Solution: Link to Code
Mark is a Competitive Data Scientist & Product manager at H2O.ai. Mark is also an active participant in machine learning competition on Analytics Vidhya & Kaggle. Mark has won several hackathons and ranked highly for his machine learning skills. He has several other accomplishments on his name.
Here’s what Mark shared with us.
Mark says,
In short, features were created using data.table in R and the modeling was done with three H2O models: random forest and two GBMs.
The progression of the models is actually represented in the way the features are laid out. The initial submission scored 1.94 on the public leaderboard (which scored very close to private) and was quickly tuned to about 1.82. This spanned the first six target encodings, no IDs, only the three Article features directly. Over time, I kept adding more (including a pair that surprisingly reduced model quality) all the way to the end. Light experimentation on the modeling hyperparameters, which are likely underfit. Random forest wound up my strongest model, most likely due to lack of internal CV of the GBMs that led to me staying fairly careful.
I kept the User and Article IDs out of the modeling from the start. At one point I used the most frequent User_ID values, but this did not help – the models were already picking up enough of the user qualities. The main feature style is target encoding, so in the code you will see sets of three lines that calculate the sum of response, count of records, and then performs an average that removes the impact of the record to which it is applying the “average”. You’ll see the same style in my Xtreme ML Hack solution (I started from that code, in fact) and also Knocktober 2016.
The short duration and unlimited submissions for this competition kept me moving quickly, but at a disadvantage for model tuning. No doubt these parameters are not ideal, but that was just a choice I made to keep the leaderboard as my improvement focus and iterations extremely short, rather than internal validation. Had either the train/test split or public/private split not appeared random, I would have modeled things differently. But this was a fairly simple situation for getting away with such tactics.

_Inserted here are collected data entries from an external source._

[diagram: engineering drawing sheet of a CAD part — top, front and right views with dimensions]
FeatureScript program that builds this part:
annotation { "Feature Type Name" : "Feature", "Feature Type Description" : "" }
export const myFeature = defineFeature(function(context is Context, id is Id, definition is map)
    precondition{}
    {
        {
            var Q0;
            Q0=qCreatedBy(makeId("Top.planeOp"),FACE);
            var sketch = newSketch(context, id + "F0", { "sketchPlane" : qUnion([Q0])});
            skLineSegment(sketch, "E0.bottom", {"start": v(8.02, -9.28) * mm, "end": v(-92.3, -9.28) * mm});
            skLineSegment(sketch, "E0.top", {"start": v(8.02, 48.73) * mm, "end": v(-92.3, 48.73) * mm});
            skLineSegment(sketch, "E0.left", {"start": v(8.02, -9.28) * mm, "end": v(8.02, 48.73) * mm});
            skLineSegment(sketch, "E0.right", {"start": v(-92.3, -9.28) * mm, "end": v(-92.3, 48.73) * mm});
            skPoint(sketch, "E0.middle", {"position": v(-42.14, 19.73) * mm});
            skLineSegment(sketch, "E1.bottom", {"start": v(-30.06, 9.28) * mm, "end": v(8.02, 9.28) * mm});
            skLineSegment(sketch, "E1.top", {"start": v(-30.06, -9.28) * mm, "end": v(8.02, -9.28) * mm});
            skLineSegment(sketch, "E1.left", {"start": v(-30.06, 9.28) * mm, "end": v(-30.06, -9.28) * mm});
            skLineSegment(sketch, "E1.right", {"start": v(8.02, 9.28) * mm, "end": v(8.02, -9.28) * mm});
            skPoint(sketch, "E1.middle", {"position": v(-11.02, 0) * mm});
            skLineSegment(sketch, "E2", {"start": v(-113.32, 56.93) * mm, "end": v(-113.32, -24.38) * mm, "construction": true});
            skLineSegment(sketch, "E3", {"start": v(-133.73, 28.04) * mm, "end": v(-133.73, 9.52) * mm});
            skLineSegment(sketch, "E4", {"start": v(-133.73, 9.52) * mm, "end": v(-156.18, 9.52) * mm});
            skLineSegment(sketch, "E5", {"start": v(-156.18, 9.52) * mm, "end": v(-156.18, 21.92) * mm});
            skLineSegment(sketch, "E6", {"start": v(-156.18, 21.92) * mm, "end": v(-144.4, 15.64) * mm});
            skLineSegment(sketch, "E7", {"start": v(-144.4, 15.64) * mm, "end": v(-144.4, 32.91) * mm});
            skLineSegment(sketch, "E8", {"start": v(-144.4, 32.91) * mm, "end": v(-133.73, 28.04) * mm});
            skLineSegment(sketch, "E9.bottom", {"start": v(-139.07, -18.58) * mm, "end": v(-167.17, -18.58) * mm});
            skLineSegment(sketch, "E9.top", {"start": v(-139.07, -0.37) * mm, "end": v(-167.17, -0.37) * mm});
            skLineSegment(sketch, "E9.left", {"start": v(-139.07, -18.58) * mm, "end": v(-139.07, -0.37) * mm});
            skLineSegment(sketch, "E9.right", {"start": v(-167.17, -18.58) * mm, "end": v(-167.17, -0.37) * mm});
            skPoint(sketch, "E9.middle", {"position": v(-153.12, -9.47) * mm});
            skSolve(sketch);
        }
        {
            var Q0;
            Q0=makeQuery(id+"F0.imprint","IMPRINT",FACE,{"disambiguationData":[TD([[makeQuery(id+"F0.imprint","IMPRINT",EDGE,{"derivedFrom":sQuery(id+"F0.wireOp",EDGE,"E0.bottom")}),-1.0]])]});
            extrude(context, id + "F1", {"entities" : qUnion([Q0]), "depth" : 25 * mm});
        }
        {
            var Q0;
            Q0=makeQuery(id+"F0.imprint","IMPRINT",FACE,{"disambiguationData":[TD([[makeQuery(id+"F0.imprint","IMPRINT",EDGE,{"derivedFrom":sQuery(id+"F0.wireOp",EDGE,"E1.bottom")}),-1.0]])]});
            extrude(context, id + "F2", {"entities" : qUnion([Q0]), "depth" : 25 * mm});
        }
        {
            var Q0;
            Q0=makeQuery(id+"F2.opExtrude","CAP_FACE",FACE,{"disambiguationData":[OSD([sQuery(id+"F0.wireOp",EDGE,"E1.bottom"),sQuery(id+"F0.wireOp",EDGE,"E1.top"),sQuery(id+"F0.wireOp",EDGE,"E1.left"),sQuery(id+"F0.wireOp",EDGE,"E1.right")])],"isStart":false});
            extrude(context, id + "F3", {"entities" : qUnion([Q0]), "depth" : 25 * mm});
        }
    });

A 550-tree default Random Forest was my best individual model.
Here is the feature utilization.
I used a pair of GBMs with slightly different parameters. These features are for the model with 200 trees, a 0.025 learning rate, depth of 5, row sampling of 60% and column sampling of 60%.
Thanks to Analytics Vidhya for hosting this competition and all of AV DataFest 2017, as well as all participants who worked on the problem and pushed the leaderboard. This was my first six-hour competition and it was as fun as the half-week competitions.
Solution: Link to Code
It was great fun interacting with these winners and to know their approach during the competition. Hopefully, you will be able to evaluate where you missed out.

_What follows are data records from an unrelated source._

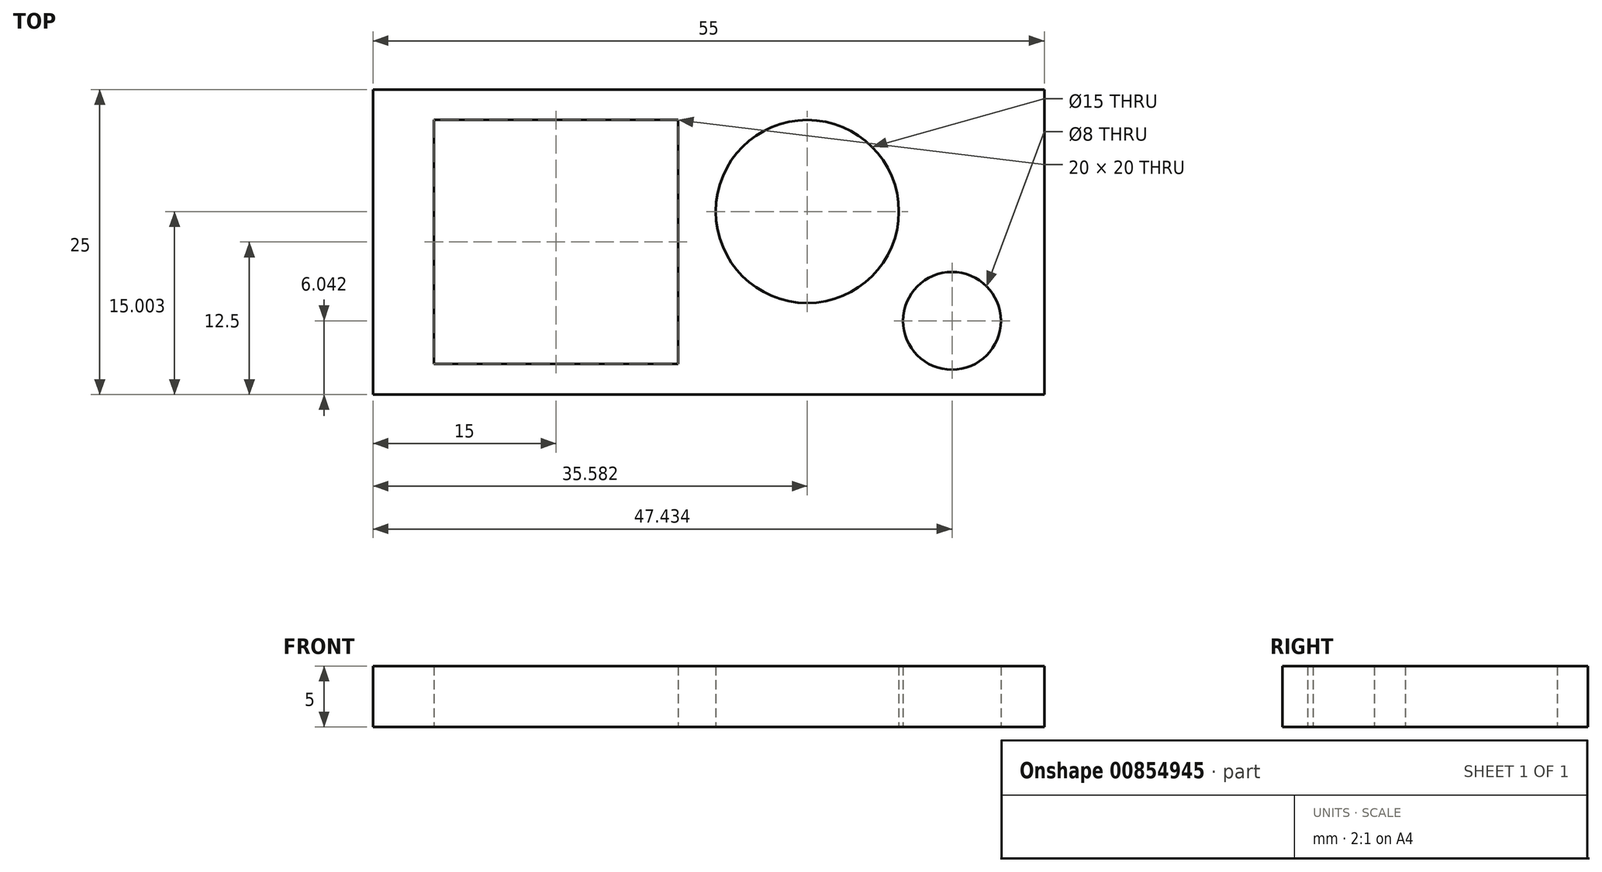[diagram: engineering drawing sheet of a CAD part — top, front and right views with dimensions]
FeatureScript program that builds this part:
annotation { "Feature Type Name" : "Feature", "Feature Type Description" : "" }
export const myFeature = defineFeature(function(context is Context, id is Id, definition is map)
    precondition{}
    {
        {
            var Q0;
            Q0=qCreatedBy(makeId("Top.planeOp"),FACE);
            var sketch = newSketch(context, id + "F0", { "sketchPlane" : qUnion([Q0])});
            skLineSegment(sketch, "E0.bottom", {"start": v(10, -10) * mm, "end": v(-10, -10) * mm});
            skLineSegment(sketch, "E0.top", {"start": v(10, 10) * mm, "end": v(-10, 10) * mm});
            skLineSegment(sketch, "E0.left", {"start": v(10, -10) * mm, "end": v(10, 10) * mm});
            skLineSegment(sketch, "E0.right", {"start": v(-10, -10) * mm, "end": v(-10, 10) * mm});
            skPoint(sketch, "E0.middle", {"position": v(0, 0) * mm});
            skCircle(sketch, "E1", {"center": v(20.58, 2.5) * mm, "radius": 7.5 * mm});
            skCircle(sketch, "E2", {"center": v(32.43, -6.46) * mm, "radius": 4 * mm});
            skLineSegment(sketch, "E3.bottom", {"start": v(-15, 12.5) * mm, "end": v(40, 12.5) * mm});
            skLineSegment(sketch, "E3.top", {"start": v(-15, -12.5) * mm, "end": v(40, -12.5) * mm});
            skLineSegment(sketch, "E3.left", {"start": v(-15, 12.5) * mm, "end": v(-15, -12.5) * mm});
            skLineSegment(sketch, "E3.right", {"start": v(40, 12.5) * mm, "end": v(40, -12.5) * mm});
            skSolve(sketch);
        }
        {
            var Q0;
            Q0=makeQuery(id+"F0.imprint","IMPRINT",FACE,{"disambiguationData":[TD([[makeQuery(id+"F0.imprint","IMPRINT",EDGE,{"derivedFrom":sQuery(id+"F0.wireOp",EDGE,"E0.bottom")}),1.0]])]});
            extrude(context, id + "F1", {"entities" : qUnion([Q0]), "depth" : 5 * mm, "offsetDistance" : 25 * mm});
        }
    });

Thanks to all guys, Just because all solutions are in R, I was wondering if some of python programmers would like to publish their solutions also if not perfect or in top ten..

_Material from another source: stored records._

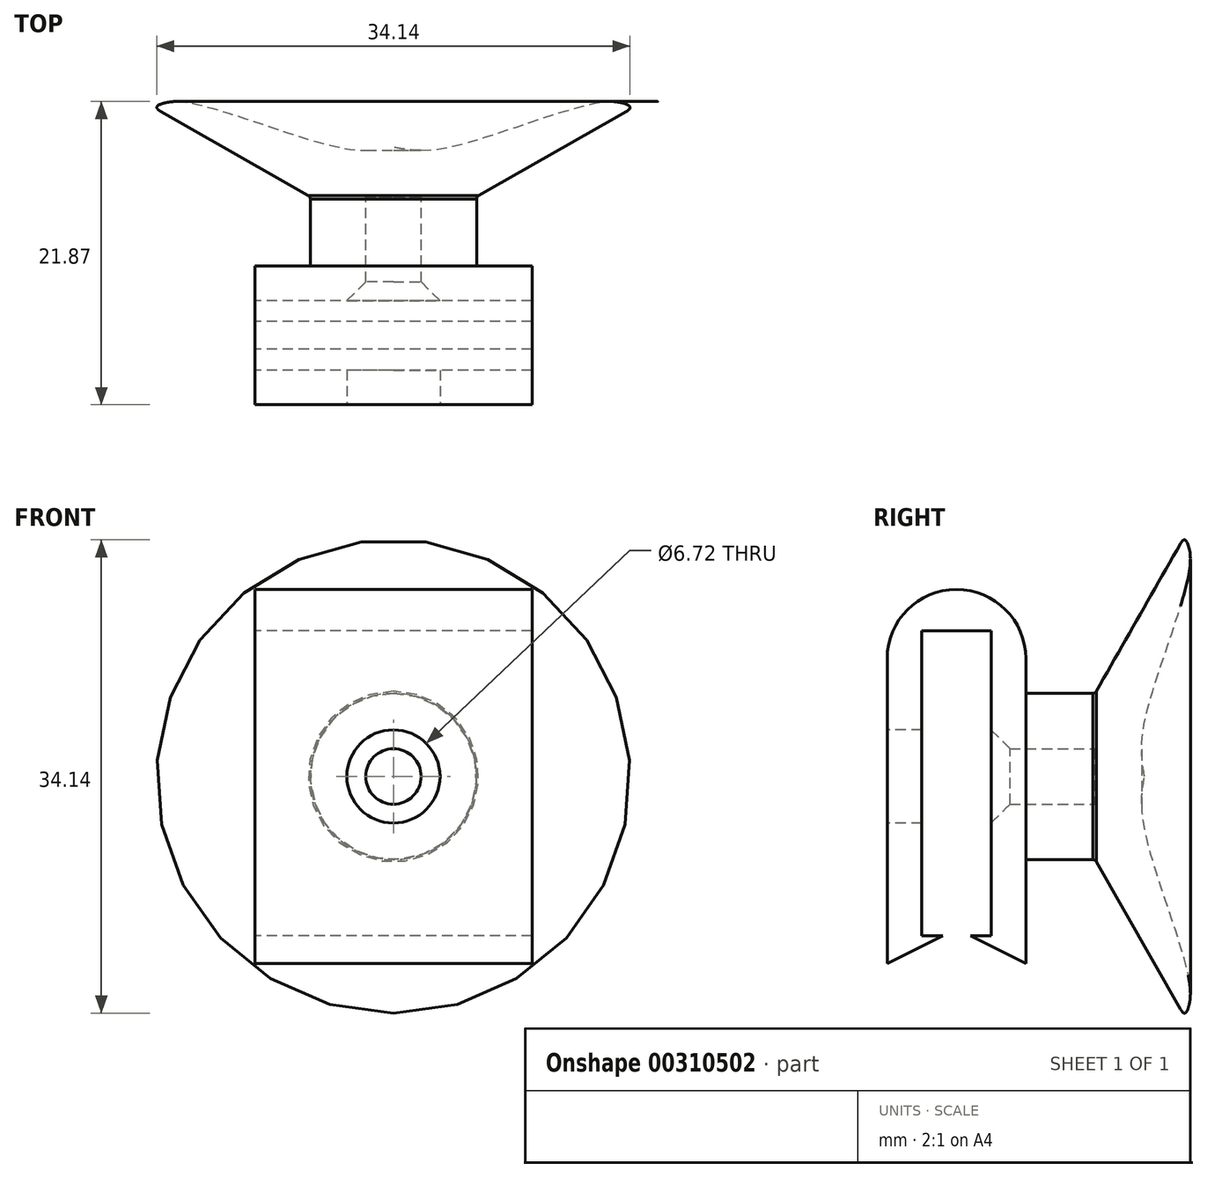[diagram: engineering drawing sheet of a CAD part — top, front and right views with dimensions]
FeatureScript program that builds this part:
annotation { "Feature Type Name" : "Feature", "Feature Type Description" : "" }
export const myFeature = defineFeature(function(context is Context, id is Id, definition is map)
    precondition{}
    {
        {
            var Q0;
            Q0=qCreatedBy(makeId("Right.planeOp"),FACE);
            var sketch = newSketch(context, id + "F0", { "sketchPlane" : qUnion([Q0])});
            skLineSegment(sketch, "E0.bottom", {"start": v(0, 0) * mm, "end": v(10, 0) * mm});
            skLineSegment(sketch, "E0.top", {"start": v(0, 27) * mm, "end": v(10, 27) * mm});
            skLineSegment(sketch, "E0.left", {"start": v(0, 0) * mm, "end": v(0, 27) * mm});
            skLineSegment(sketch, "E0.right", {"start": v(10, 0) * mm, "end": v(10, 27) * mm});
            skLineSegment(sketch, "E1", {"start": v(2.5, 24) * mm, "end": v(2.5, 2) * mm});
            skLineSegment(sketch, "E2", {"start": v(7.5, 2) * mm, "end": v(7.5, 24) * mm});
            skLineSegment(sketch, "E3", {"start": v(2.5, 24) * mm, "end": v(7.5, 24) * mm});
            skLineSegment(sketch, "E4", {"start": v(2.5, 2) * mm, "end": v(4, 2) * mm});
            skLineSegment(sketch, "E5", {"start": v(4, 2) * mm, "end": v(0, 0) * mm});
            skLineSegment(sketch, "E6", {"start": v(7.5, 2) * mm, "end": v(6, 2) * mm});
            skLineSegment(sketch, "E7", {"start": v(6, 2) * mm, "end": v(10, 0) * mm});
            skLineSegment(sketch, "E8", {"start": v(5, 27) * mm, "end": v(5, 2.65) * mm, "construction": true});
            skSolve(sketch);
        }
        {
            var Q0;
            Q0=makeQuery(id+"F0.imprint","IMPRINT",FACE,{"disambiguationData":[TD([[makeQuery(id+"F0.imprint","IMPRINT",EDGE,{"derivedFrom":sQuery(id+"F0.wireOp",EDGE,"E0.top")}),-1.0]])]});
            extrude(context, id + "F1", {"entities" : qUnion([Q0]), "depth" : 20 * mm});
        }
        {
            var Q0;
            Q0=makeQuery(id+"F1.opExtrude","SWEPT_FACE",FACE,{"disambiguationData":[OSD([sQuery(id+"F0.wireOp",EDGE,"E0.right")])]});
            cPlane(context, id + "F2", {"entities" : qUnion([Q0]), "cplaneType" : CPlaneType.OFFSET, "offset" : 5 * mm, "width" : 150 * mm, "height" : 150 * mm});
        }
        {
            var Q0;
            Q0=qCreatedBy(id+"F2.planeOp",FACE);
            var sketch = newSketch(context, id + "F3", { "sketchPlane" : qUnion([Q0])});
            skCircle(sketch, "E9", {"center": v(-10, 13.5) * mm, "radius": 6 * mm});
            skPoint(sketch, "E9.centerSnap0", {"position": v(-20, 13.5) * mm});
            skPoint(sketch, "E9.centerSnap1", {"position": v(-10, 27) * mm});
            skCircle(sketch, "E10", {"center": v(-10, 13.5) * mm, "radius": 2 * mm});
            skLineSegment(sketch, "E11.0.0", {"start": v(0, 0) * mm, "end": v(0, 27) * mm});
            skLineSegment(sketch, "E11.0.1", {"start": v(0, 27) * mm, "end": v(-20, 27) * mm});
            skLineSegment(sketch, "E11.0.2", {"start": v(-20, 27) * mm, "end": v(-20, 0) * mm});
            skLineSegment(sketch, "E11.0.3", {"start": v(-20, 0) * mm, "end": v(0, 0) * mm});
            skSolve(sketch);
        }
        {
            var Q0;
            Q0=makeQuery(id+"F3.imprint","IMPRINT",FACE,{"disambiguationData":[TD([[makeQuery(id+"F3.imprint","IMPRINT",EDGE,{"derivedFrom":sQuery(id+"F3.wireOp",EDGE,"E10")}),1.0]])]});
            var Q1;
            Q1=makeQuery(id+"F3.imprint","IMPRINT",FACE,{"disambiguationData":[TD([[makeQuery(id+"F3.imprint","IMPRINT",EDGE,{"derivedFrom":sQuery(id+"F3.wireOp",EDGE,"E9")}),1.0]])]});
            extrude(context, id + "F4", {"entities" : qUnion([Q0, Q1]), "operationType" : NewBodyOperationType.ADD, "oppositeDirection" : true, "depth" : 5 * mm});
        }
        {
            var Q0;
            Q0=makeQuery(id+"F3.imprint","IMPRINT",FACE,{"disambiguationData":[TD([[makeQuery(id+"F3.imprint","IMPRINT",EDGE,{"derivedFrom":sQuery(id+"F3.wireOp",EDGE,"E10")}),1.0]])]});
            extrude(context, id + "F5", {"entities" : qUnion([Q0]), "operationType" : NewBodyOperationType.REMOVE, "oppositeDirection" : true, "depth" : 25 * mm});
        }
        {
            var Q0;
            Q0=makeQuery(id+"F1.opExtrude","SWEPT_EDGE",EDGE,{"disambiguationData":[OSD([sQuery(id+"F0.wireOp",EDGE,"E0.top"),sQuery(id+"F0.wireOp",EDGE,"E0.right")])]});
            var Q1;
            Q1=makeQuery(id+"F1.opExtrude","SWEPT_EDGE",EDGE,{"disambiguationData":[OSD([sQuery(id+"F0.wireOp",EDGE,"E0.top"),sQuery(id+"F0.wireOp",EDGE,"E0.left")])]});
            fillet(context, id + "F6", {"entities" : qUnion([Q0, Q1]), "radius" : 5 * mm, "tangentPropagation" : true, "allowEdgeOverflow" : false});
        }
        {
            var Q0;
            Q0=makeQuery(id+"F1.opExtrude","SWEPT_FACE",FACE,{"disambiguationData":[OSD([sQuery(id+"F0.wireOp",EDGE,"E2")])]});
            var sketch = newSketch(context, id + "F7", { "sketchPlane" : qUnion([Q0])});
            skCircle(sketch, "E12.0", {"center": v(10, 13.5) * mm, "radius": 2 * mm});
            skSolve(sketch);
        }
        {
            var Q0;
            Q0=sQuery(id+"F7.wireOp",VERTEX,"E12.0.center");
            var Q1;
            Q1=makeQuery(id+"F1.opExtrude","SWEPT_BODY",BODY,{"disambiguationData":[OSD([sQuery(id+"F0.wireOp",EDGE,"E0.top"),sQuery(id+"F0.wireOp",EDGE,"E0.left"),sQuery(id+"F0.wireOp",EDGE,"E0.right"),sQuery(id+"F0.wireOp",EDGE,"E1"),sQuery(id+"F0.wireOp",EDGE,"E2"),sQuery(id+"F0.wireOp",EDGE,"E3"),sQuery(id+"F0.wireOp",EDGE,"E4"),sQuery(id+"F0.wireOp",EDGE,"E5"),sQuery(id+"F0.wireOp",EDGE,"E6"),sQuery(id+"F0.wireOp",EDGE,"E7")])]});
            hole(context, id + "F8", {"style" : HoleStyle.C_SINK, "endStyle" : HoleEndStyle.BLIND, "standardTappedOrClearance" : lookupTablePath({ "standard" : "ISO", "fit" : "Normal", "size" : "M3", "type" : "Clearance" }), "standardBlindInLast" : lookupTablePath({ "fit" : "Standard", "standard" : "ISO", "size" : "M3", "type" : "Clearance" }), "holeDiameter" : 3.3 * mm, "cSinkDiameter" : 6.72 * mm, "cSinkAngle" : 90 * degree, "holeDepth" : 13.5 * mm, "isTappedThrough" : true, "tappedDepth" : 12 * mm, "tapClearance" : 3, "locations" : qUnion([Q0]), "scope" : qUnion([Q1])});
        }
        {
            var Q0;
            Q0=makeQuery(id+"F1.opExtrude","SWEPT_FACE",FACE,{"disambiguationData":[OSD([sQuery(id+"F0.wireOp",EDGE,"E0.left")])]});
            var sketch = newSketch(context, id + "F9", { "sketchPlane" : qUnion([Q0])});
            skCircle(sketch, "E13.0", {"center": v(10, 13.5) * mm, "radius": 3.36 * mm});
            skSolve(sketch);
        }
        {
            var Q0;
            Q0=makeQuery(id+"F9.imprint","IMPRINT",FACE,{"disambiguationData":[TD([[makeQuery(id+"F9.imprint","IMPRINT",EDGE,{"derivedFrom":sQuery(id+"F9.wireOp",EDGE,"E13.0")}),1.0]])]});
            extrude(context, id + "F10", {"entities" : qUnion([Q0]), "operationType" : NewBodyOperationType.REMOVE, "endBound" : BoundingType.UP_TO_NEXT, "oppositeDirection" : true, "depth" : 25 * mm, "offsetDistance" : 25 * mm});
        }
        {
            var Q0;
            Q0=makeQuery(id+"F3.imprint","IMPRINT",FACE,{"disambiguationData":[TD([[makeQuery(id+"F3.imprint","IMPRINT",EDGE,{"derivedFrom":sQuery(id+"F3.wireOp",EDGE,"E9")}),1.0]])]});
            var sketch = newSketch(context, id + "F11", { "sketchPlane" : qUnion([Q0])});
            skCircle(sketch, "E14.0", {"center": v(-10, 13.5) * mm, "radius": 6 * mm});
            skCircle(sketch, "E14.1", {"center": v(-10, 13.5) * mm, "radius": 2 * mm});
            skSolve(sketch);
        }
        {
            var Q0;
            Q0=sQuery(id+"F3.wireOp",VERTEX,"E9.center");
            var Q1;
            Q1=qCreatedBy(makeId("Right.planeOp"),FACE);
            cPlane(context, id + "F12", {"entities" : qUnion([Q0, Q1]), "cplaneType" : CPlaneType.PLANE_POINT, "offset" : 25 * mm, "width" : 150 * mm, "height" : 150 * mm});
        }
        {
            var Q0;
            Q0=qCreatedBy(id+"F12.planeOp",FACE);
            var sketch = newSketch(context, id + "F13", { "sketchPlane" : qUnion([Q0])});
            skLineSegment(sketch, "E15", {"start": v(15, 13.5) * mm, "end": v(18.57, 13.5) * mm});
            skLineSegment(sketch, "E16", {"start": v(21.46, 30.83) * mm, "end": v(15, 19.5) * mm});
            skLineSegment(sketch, "E17", {"start": v(15, 19.5) * mm, "end": v(15, 13.5) * mm});
            skFitSpline(sketch, "E18", {"points": [v(18.57, 13.5) * mm, v(18.57, 17.43) * mm, v(21.83, 28.58) * mm, v(21.46, 30.83) * mm], "startDerivative": vector(-1.96, 10.97) * mm, "endDerivative": vector(-3.5, 7.67) * mm});
            skSolve(sketch);
        }
        {
            var Q0;
            Q0=makeQuery(id+"F13.imprint","IMPRINT",FACE,{"disambiguationData":[TD([[makeQuery(id+"F13.imprint","IMPRINT",EDGE,{"derivedFrom":sQuery(id+"F13.wireOp",EDGE,"E15")}),1.0]])]});
            var Q1;
            Q1=sQuery(id+"F13.wireOp",EDGE,"E15");
            revolve(context, id + "F14", {"operationType" : NewBodyOperationType.ADD, "entities" : qUnion([Q0]), "axis" : qUnion([Q1]), "revolveType" : RevolveType.FULL});
        }
        {
            var Q0;
            Q0=makeQuery(id+"F14.opRevolve","SWEPT_EDGE",EDGE,{"disambiguationData":[OSD([sQuery(id+"F13.wireOp",EDGE,"yK5iJPrr-65jA-vMDR-mDNz-eyCEgEZsFUvv"),sQuery(id+"F13.wireOp",EDGE,"E16")])]});
            fillet(context, id + "F15", {"entities" : qUnion([Q0]), "radius" : 0.3 * mm, "tangentPropagation" : true, "rho" : 0.5, "crossSection" : FilletCrossSection.CONIC, "allowEdgeOverflow" : false});
        }
    });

Thanks Gianni for the comment! The objective of this article is sharing winners approach irrespective of tool they are using. You can post this tool specific requirement to our slack channel, here any community member will share their python code (https://analyticsvidhya.slack.com/messages/C0SEHHCUB/details/) specific to this challenge. Regards, Sunil
Thank you for the article. Where can one get data and the description of the problem. Without that one cannot get much value out of this article. Thank you for your help.